## Assignment
Skip the images and print the listing exactly.

## Given material
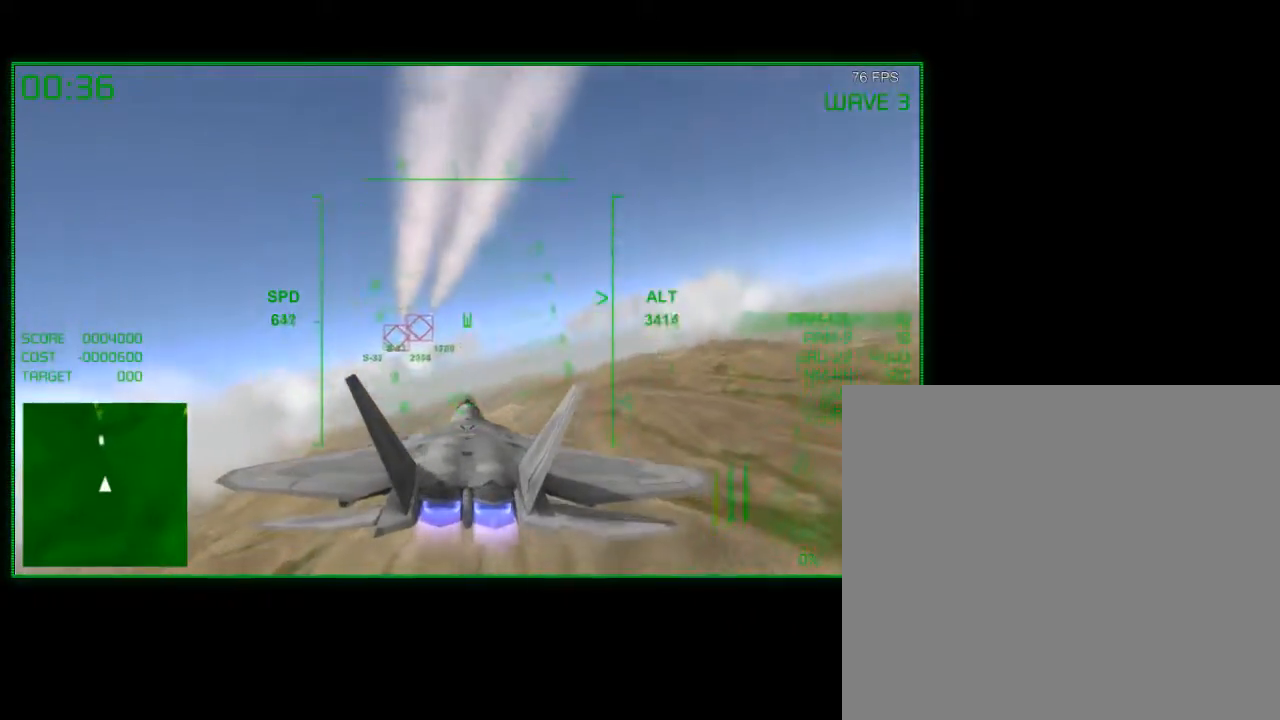
{"buttons": [], "left_stick": "center", "right_stick": "center", "events": [[183, "left_stick", "center"]]}
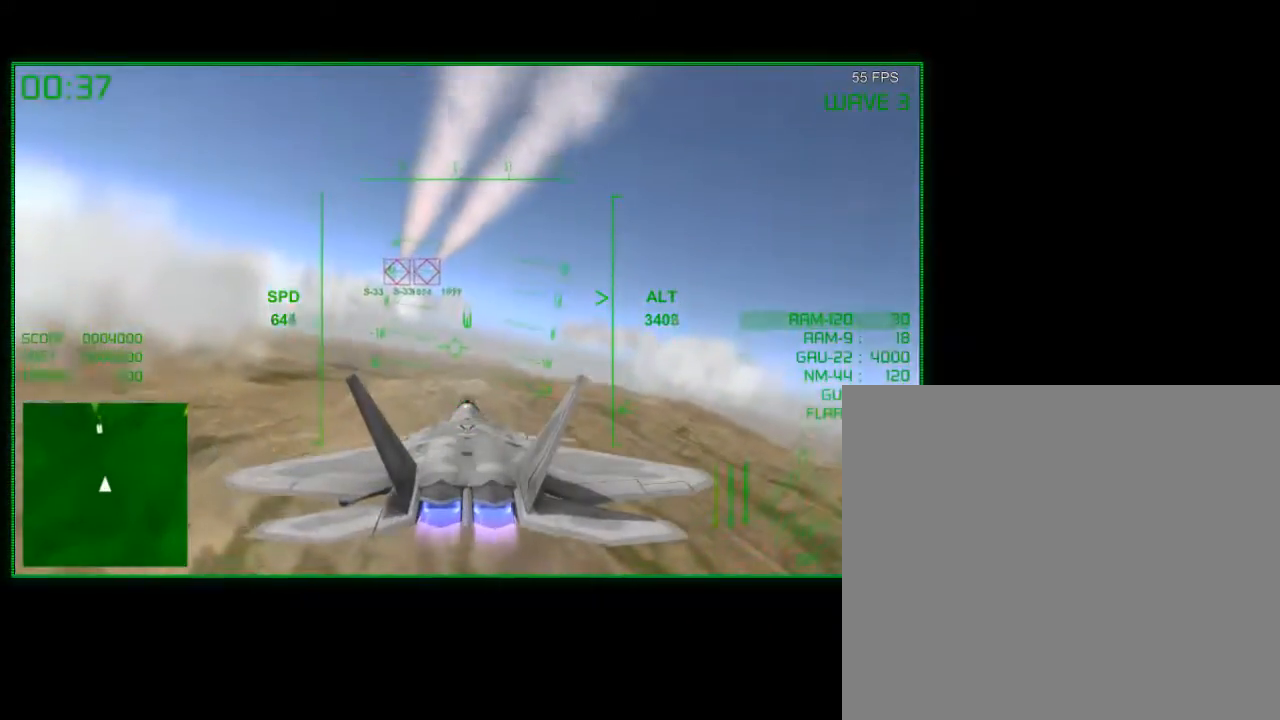
{"buttons": [], "left_stick": "center", "right_stick": "center", "events": []}
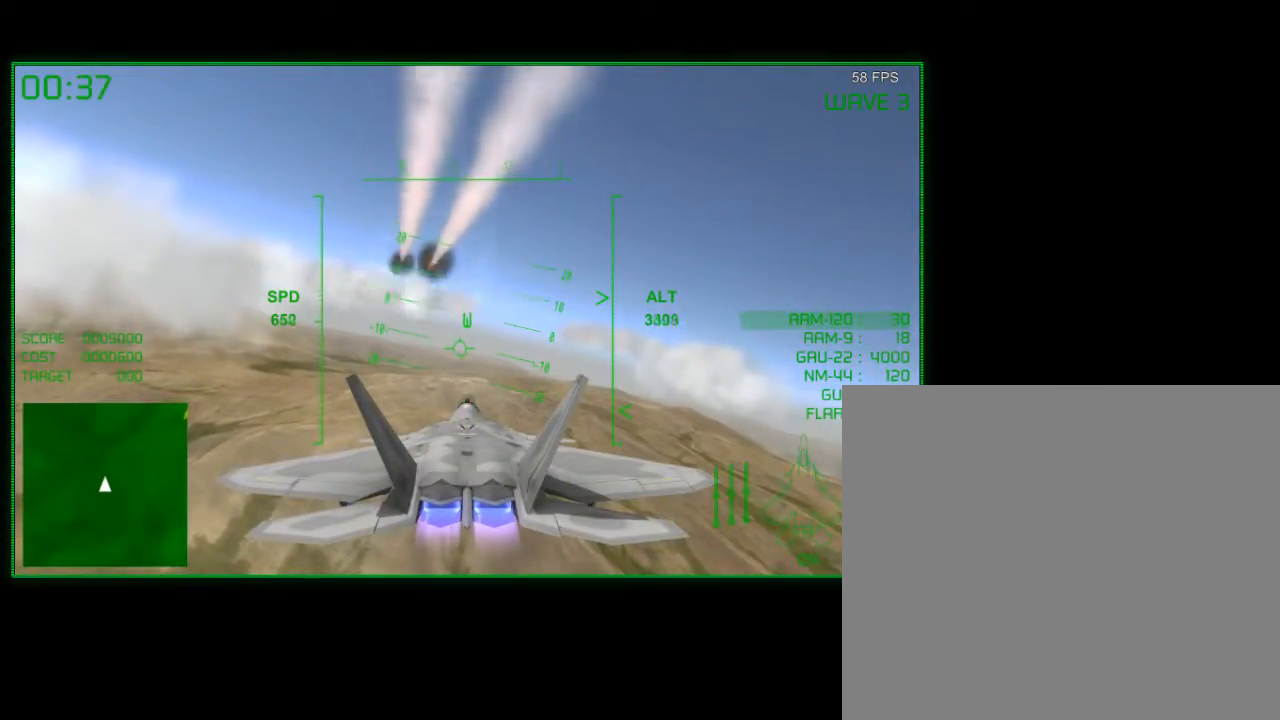
{"buttons": [], "left_stick": "down", "right_stick": "center", "events": [[350, "left_stick", "down"]]}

## Reply to the task
{"buttons": [], "left_stick": "center", "right_stick": "center", "events": [[183, "left_stick", "center"]]}
{"buttons": [], "left_stick": "center", "right_stick": "center", "events": []}
{"buttons": [], "left_stick": "down", "right_stick": "center", "events": [[350, "left_stick", "down"]]}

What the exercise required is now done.